[[ RECORDS FOR PROCESSING open ]]

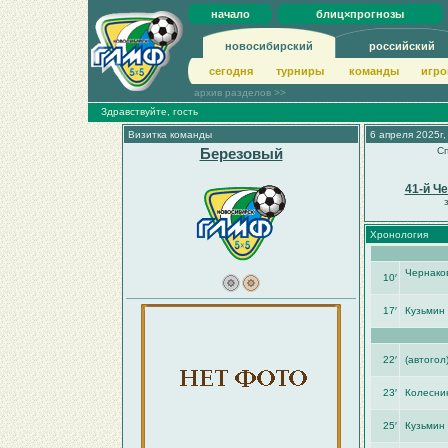
начало
блиц×прогнозы
новосибирский
российский
сегодня
турниры
команды
игро
архив разделов >>
Здравствуйте, гость
Визитка команды
6 апреля 2025г,
Березовый
Сп
41-й Ч
Хронология
Чернако
10′
17′
Кузьмин
22′
(автогол
23′
Колесник
25′
Кузьмин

[[ RECORDS FOR PROCESSING closed ]]

### [PROBLEM DESCRIPTION]
Print the material above word for word, and keep the pictures out of it.

### [REPLY TO THE TASK]
начало
блиц×прогнозы
новосибирский
российский
сегодня
турниры
команды
игро
архив разделов >>
Здравствуйте, гость
Визитка команды
6 апреля 2025г,
Березовый
Сп
41-й Ч
Хронология
Чернако
10′
17′
Кузьмин
22′
(автогол
23′
Колесник
25′
Кузьмин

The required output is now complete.